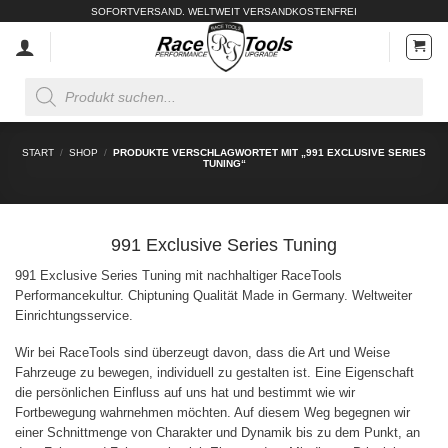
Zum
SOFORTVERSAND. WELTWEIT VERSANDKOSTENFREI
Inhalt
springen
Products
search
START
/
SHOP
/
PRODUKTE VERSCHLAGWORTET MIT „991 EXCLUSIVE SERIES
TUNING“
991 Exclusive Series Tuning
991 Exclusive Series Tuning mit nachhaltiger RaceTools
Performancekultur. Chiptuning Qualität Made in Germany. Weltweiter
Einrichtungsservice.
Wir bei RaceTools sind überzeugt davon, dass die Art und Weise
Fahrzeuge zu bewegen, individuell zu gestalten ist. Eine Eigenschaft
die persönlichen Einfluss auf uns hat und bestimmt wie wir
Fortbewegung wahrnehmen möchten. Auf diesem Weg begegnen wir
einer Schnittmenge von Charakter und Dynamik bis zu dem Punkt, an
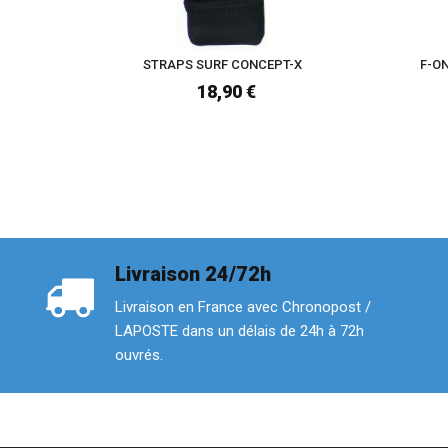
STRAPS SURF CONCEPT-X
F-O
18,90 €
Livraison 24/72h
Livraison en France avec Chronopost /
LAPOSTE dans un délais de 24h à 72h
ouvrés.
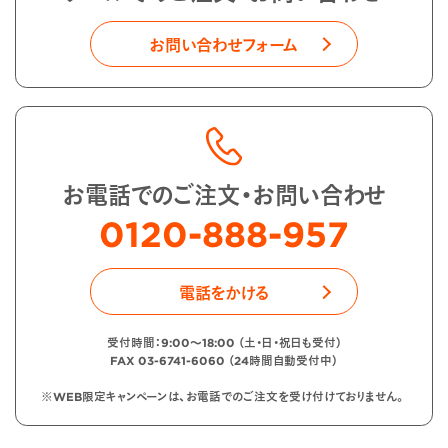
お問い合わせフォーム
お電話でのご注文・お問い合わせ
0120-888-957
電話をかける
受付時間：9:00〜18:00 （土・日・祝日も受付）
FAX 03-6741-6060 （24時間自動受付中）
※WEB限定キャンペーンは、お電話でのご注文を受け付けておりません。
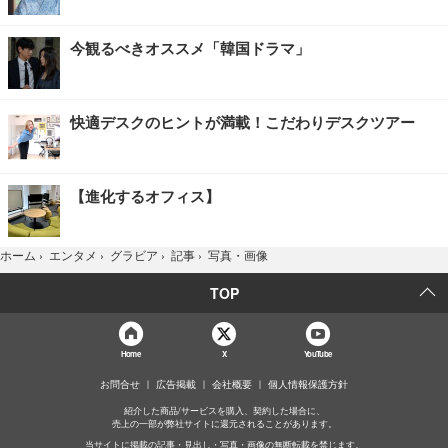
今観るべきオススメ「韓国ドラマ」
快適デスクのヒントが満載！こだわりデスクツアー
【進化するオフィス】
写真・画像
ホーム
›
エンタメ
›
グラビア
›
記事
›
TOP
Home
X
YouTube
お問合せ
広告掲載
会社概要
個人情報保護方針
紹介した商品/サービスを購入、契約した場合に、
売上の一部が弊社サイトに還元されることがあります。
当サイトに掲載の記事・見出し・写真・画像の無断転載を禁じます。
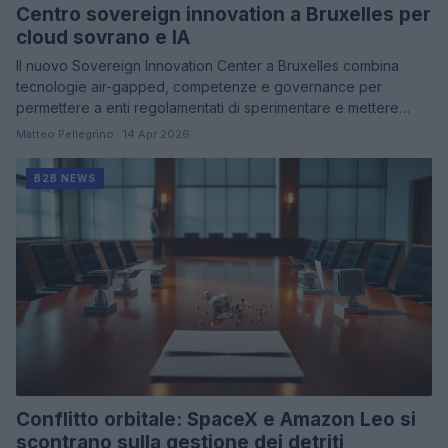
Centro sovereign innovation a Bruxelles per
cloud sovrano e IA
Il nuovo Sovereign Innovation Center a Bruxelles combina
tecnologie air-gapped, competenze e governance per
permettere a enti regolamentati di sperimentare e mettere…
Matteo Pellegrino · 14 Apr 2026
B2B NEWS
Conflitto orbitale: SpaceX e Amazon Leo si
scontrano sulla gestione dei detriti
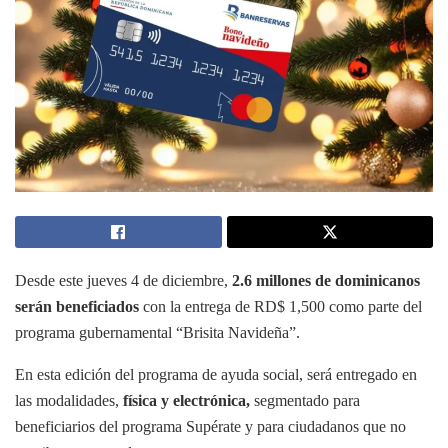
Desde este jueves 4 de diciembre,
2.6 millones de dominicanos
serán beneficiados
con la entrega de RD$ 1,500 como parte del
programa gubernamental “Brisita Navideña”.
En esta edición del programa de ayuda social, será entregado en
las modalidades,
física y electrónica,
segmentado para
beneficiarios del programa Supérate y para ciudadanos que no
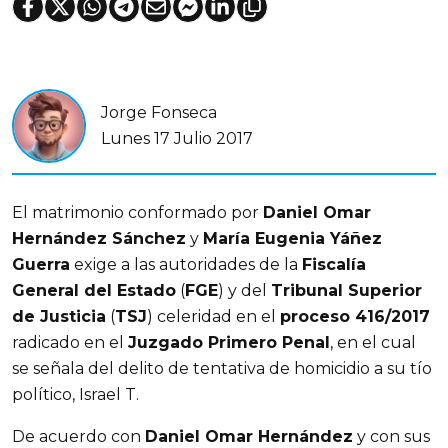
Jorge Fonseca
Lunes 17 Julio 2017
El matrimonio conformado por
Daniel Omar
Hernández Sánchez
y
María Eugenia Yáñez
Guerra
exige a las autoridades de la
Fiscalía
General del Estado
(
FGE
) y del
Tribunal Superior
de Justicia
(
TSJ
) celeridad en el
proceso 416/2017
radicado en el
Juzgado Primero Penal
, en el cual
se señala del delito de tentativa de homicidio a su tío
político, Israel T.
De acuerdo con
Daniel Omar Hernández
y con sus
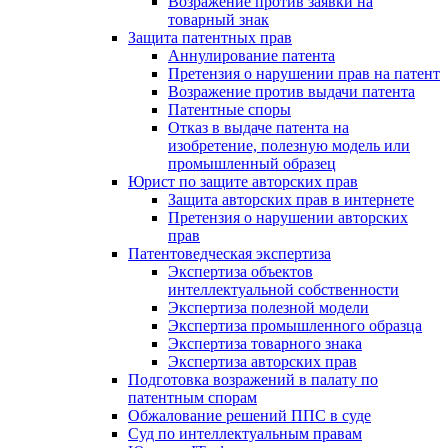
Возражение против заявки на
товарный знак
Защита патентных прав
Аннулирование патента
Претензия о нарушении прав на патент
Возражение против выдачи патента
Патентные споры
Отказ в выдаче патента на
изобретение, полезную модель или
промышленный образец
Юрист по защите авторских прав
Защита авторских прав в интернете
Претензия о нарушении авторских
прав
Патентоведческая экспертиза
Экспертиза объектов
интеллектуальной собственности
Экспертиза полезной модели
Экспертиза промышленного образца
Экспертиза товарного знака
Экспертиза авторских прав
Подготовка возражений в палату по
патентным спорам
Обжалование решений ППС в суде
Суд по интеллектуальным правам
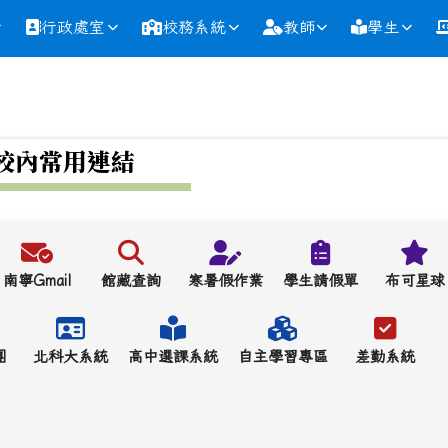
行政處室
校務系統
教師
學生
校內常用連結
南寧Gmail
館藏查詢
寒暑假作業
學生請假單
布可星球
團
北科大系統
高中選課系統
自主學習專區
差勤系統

--

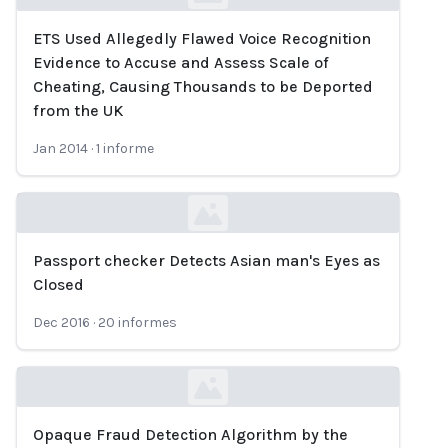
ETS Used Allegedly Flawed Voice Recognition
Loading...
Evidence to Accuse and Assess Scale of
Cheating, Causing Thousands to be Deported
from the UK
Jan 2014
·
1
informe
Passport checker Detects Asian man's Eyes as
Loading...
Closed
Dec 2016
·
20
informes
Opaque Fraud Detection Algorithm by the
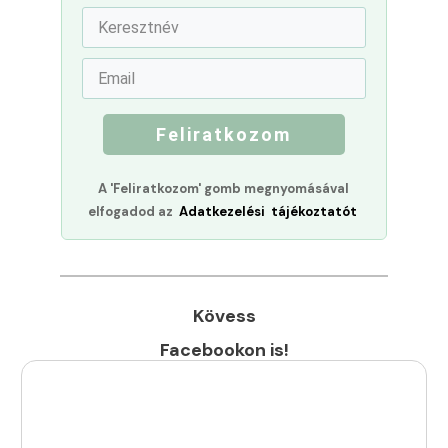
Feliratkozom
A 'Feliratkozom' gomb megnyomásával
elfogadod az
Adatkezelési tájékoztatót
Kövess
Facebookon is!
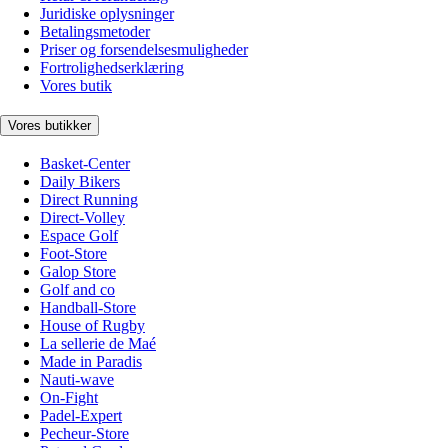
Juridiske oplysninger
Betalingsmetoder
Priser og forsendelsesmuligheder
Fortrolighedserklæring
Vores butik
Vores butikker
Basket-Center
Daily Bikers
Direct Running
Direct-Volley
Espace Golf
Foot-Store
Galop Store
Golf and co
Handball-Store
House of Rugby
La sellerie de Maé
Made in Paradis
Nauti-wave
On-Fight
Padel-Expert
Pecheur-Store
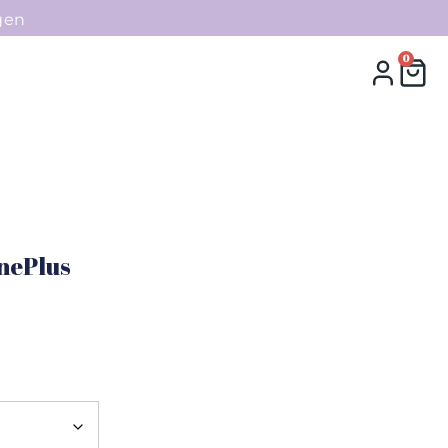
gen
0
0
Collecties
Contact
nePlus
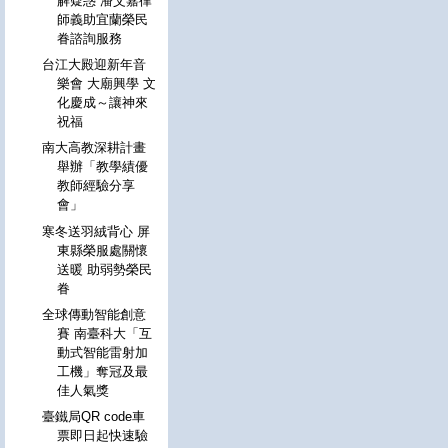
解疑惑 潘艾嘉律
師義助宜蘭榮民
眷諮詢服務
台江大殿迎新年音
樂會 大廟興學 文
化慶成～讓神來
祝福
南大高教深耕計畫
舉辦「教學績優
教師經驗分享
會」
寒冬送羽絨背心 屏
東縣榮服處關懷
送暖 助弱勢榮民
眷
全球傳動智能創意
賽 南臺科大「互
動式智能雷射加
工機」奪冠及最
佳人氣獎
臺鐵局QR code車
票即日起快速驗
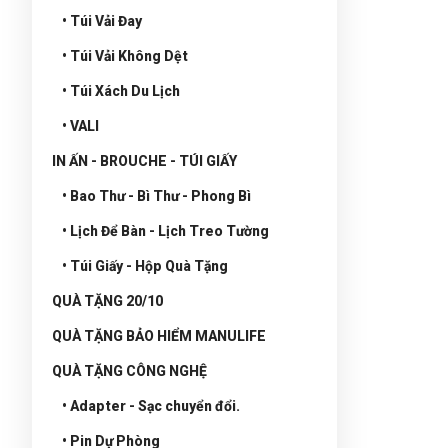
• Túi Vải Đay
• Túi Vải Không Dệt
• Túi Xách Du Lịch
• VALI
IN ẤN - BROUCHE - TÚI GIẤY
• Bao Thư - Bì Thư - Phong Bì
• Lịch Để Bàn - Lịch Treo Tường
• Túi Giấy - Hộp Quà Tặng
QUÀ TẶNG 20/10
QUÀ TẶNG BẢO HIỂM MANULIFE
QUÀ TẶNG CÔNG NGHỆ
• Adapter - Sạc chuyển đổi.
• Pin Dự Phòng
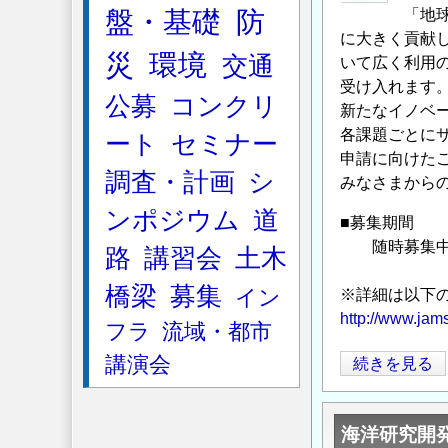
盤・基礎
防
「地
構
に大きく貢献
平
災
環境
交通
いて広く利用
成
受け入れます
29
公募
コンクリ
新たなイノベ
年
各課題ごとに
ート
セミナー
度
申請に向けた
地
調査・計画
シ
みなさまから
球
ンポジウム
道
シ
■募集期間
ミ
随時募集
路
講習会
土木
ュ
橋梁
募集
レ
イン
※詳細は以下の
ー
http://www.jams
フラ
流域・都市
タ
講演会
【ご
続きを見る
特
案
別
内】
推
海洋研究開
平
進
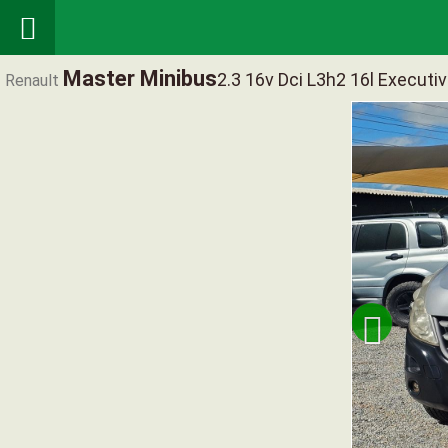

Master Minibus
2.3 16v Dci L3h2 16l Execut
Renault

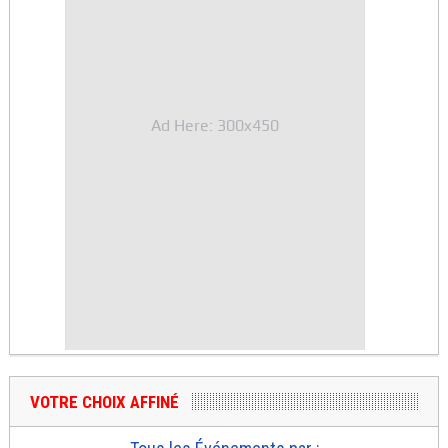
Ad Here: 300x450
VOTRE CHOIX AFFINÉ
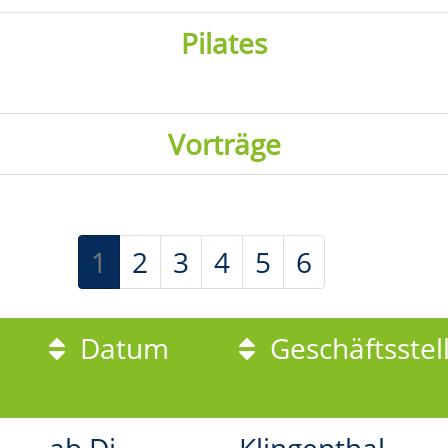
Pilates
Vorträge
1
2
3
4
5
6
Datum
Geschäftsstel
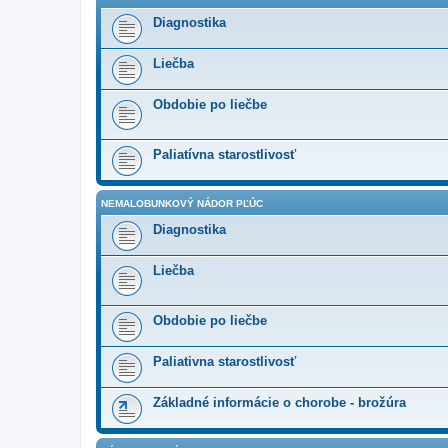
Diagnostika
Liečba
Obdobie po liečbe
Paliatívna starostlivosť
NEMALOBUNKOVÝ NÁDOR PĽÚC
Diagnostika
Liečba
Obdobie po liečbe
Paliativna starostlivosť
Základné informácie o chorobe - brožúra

==

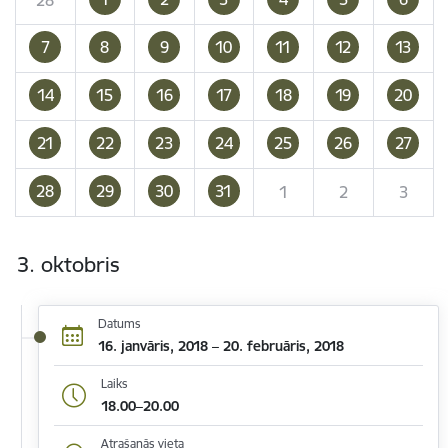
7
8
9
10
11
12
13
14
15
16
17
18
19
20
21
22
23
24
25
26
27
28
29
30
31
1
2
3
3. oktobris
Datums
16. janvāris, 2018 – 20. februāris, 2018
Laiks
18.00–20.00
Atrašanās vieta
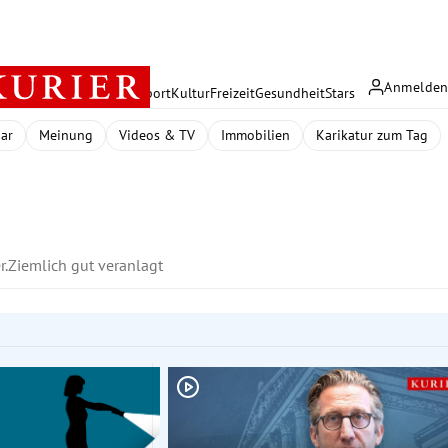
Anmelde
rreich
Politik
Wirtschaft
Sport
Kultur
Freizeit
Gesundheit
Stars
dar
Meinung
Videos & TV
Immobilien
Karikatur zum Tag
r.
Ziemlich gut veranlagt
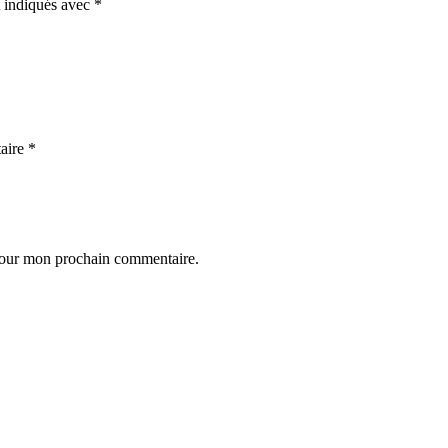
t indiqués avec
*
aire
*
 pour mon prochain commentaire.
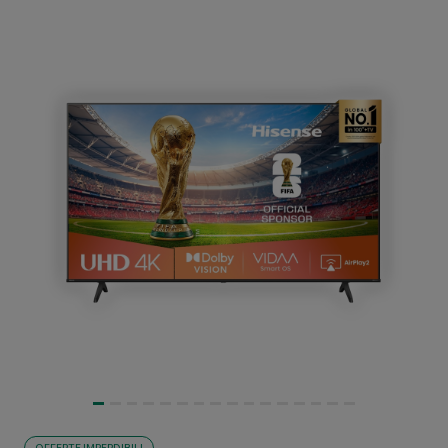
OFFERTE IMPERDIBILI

> _PROBLEM TO SOLVE_:
Render everything from the line containing "Centro sovereign innovation a Bruxelles per" down to the line containing "scontrano sulla gestione dei detriti" as a Markdown table with the columns Number and Line, numbering each line and omitting any blank lines.

> _ANSWER SPACE_:
| Number | Line |
|---|---|
| 1 | Centro sovereign innovation a Bruxelles per |
| 2 | cloud sovrano e IA |
| 3 | Il nuovo Sovereign Innovation Center a Bruxelles combina |
| 4 | tecnologie air-gapped, competenze e governance per |
| 5 | permettere a enti regolamentati di sperimentare e mettere… |
| 6 | Matteo Pellegrino · 14 Apr 2026 |
| 7 | B2B NEWS |
| 8 | Conflitto orbitale: SpaceX e Amazon Leo si |
| 9 | scontrano sulla gestione dei detriti |